Sfida per la coesistenza tra Stati Uniti e Cina

Stati Uniti e Cina hanno una sola via d’uscita: la coesistenza pacifica. Una sfida difficile per Washington e Pechino.

La visita in Cina del segretario di Stato Usa Anthony Blinken arriva cinque mesi dopo che le due superpotenze economiche hanno sfiorato la rottura delle relazioni diplomatiche. Il viaggio di Blinken era stato sospeso a seguito dell’abbattimento nei cieli americani di un pallone spia cinese. Pechino aveva spiegato che si trattava di uno strumento per il monitoraggio meteorologico del tempo. Washington per tutta risposta ha dato ordine ai suoi caccia di distruggerlo.

La visita di Blinken ha previsto incontri con i più alti funzionari dello Stato cinese. Ha incontrato il presidente Xi Jinping nella Grande Sala del Popolo, il palazzo in piazza Tienanmen di solito riservato ai ricevimenti per i capi di Stato. I due leader hanno concordato sulla necessità di lavorare su un terreno condiviso. Xi ha incontrato lo scorso 16 giugno il fondatore di Microsoft Bill Gates. Le due superpotenze hanno una lunga lista di temi su cui confrontarsi, questioni che creano disaccordi ma anche potenziale cooperazione.

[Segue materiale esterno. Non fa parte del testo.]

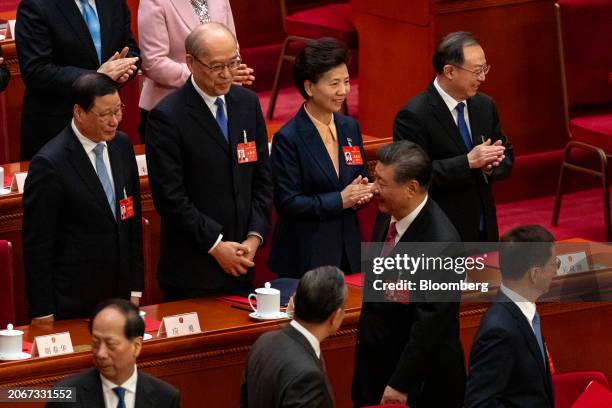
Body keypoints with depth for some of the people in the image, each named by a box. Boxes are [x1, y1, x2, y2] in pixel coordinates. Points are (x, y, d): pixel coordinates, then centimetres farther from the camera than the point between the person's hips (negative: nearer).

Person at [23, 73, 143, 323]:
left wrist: (135, 288, 11)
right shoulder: (49, 164, -18)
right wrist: (42, 312, -12)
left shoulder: (122, 145, 4)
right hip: (71, 303, -6)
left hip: (119, 293, 6)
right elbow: (37, 243, -13)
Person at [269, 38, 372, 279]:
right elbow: (287, 203, -14)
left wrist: (361, 194, -7)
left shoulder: (350, 128, 8)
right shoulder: (288, 138, -11)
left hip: (348, 249, 6)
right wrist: (340, 200, -18)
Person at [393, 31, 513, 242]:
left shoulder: (485, 106, 7)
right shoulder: (414, 115, -14)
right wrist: (468, 162, -25)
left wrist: (491, 165, -9)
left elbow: (507, 159, 14)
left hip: (484, 230, 6)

Ciò che è importante della visita di Blinken è la volontà di Usa e Cina di mettersi alla prova nel nuovo mondo multipolare. Gli Stati Uniti devono accettare il fatto di non avere più la leadership unica come nel dopo Guerra Fredda. Il nuovo equilibrio mondiale va oltre il bipolarismo o il monopolarismo. Siamo al tempo del multipolarismo e la sfida è di bilanciare le diverse culture che questo nuovo sistema internazionale esprime.

La Cina è un player fondamentale del quale occorre tenere sempre conto. Così come l’India. Seguono a ruota anche il Brasile e il Sudafrica. Questi Paesi, riuniti nei cosiddetti Brics insieme alla Russia, sono l’ossatura di un nuovo modello alternativo a quello occidentale. Un modello che propone un ordine economico internazionale diverso. Un modello che ha schemi istituzionali diversi. Un modello che guarda a forme di governance autocratiche, lontane dai nostri sistemi e valori democratici. Un modello che attrae Stati come l’Egitto e l’Uganda, oltre a a qualche decina di altri Paesi del sud del mondo.

L’esportazione della democrazia, fatta con le armi come nell’intervento in Iraq del 2003, ha dunque fallito. L’esistenza di questo nuovo blocco in via di formazione ne è la prova. La democrazia si esporta con l’esempio dei propri valori e non con il ricorso ai caccia bombardieri e all’invasione. Forse è proprio qui che la democrazia ha perso la sua sfida storica: con la supponenza e la pretesa di avere una propria superiorità morale rispetto ad altre culture diverse.

Le grandi speranze, per citare Charles Dickens, sono così quelle che dall’incontro di Blinken a Pechino nasca una coesistenza pacifica in versione 21° secolo. Certo non siamo ai tempi della Guerra Fredda, non c’è Krusciov e Kennedy, neppure Nixon e Breznev. E il mondo è multipolare, quindi più difficile da gestire. Azzardando un paragone storico, pur in considerazione delle ovvie differenze temporali, lo scenario internazionale attuale assomiglia molto a quello dell’Europa bismarkiana.

John King Fairbank, professore di Harvard negli anni ’60, è stato un precursore degli studi sulla Cina contemporanea. Fairbank riteneva che la politica estera cinese si fondava su tre principi chiave. Il primo è la rivendicazione della supremazia cinese nella regione. Il secondo è il riconoscimento e il rispetto della superiorità della Cina da parte dei paesi vicini. Il terzo è di usare la propria superiorità per organizzare una coesistenza armoniosa con i propri vicini. Fairbank lo scrive nel suo articolo “China’s Foreign Policy in Historical Perspective” su Foreign Affairs n. 3 del 1969 e citato dallo storico Graham Allison nel suo libro “Destinati alla Guerra” (Fazi Editore, Roma 2017, pg 185).

Questa analisi della politica estera cinese è ancora attuale e al Dipartimento di Stato devono tenerne conto. Fanno da sfondo anche le parole di un altro grande studioso americano. Si tratta di Thomas R. Adam, professore di Scienza Politica alla New York University: “Non possiamo dare per scontato che l’Asia debba continuare per sempre a essere incapace di intervenire nei nostri (americani n.d.r.) affari”. E’ ancora uno studio del 1967 (Western Interests in the Pacific Realm, Random House, New York 1967) che Noam Chomsky cita nel suo libro “I Nuovi Mandarini”, Einaudi 1969.  Parole di grande attualità, nonostante siano state scritte da più di cinquant’anni.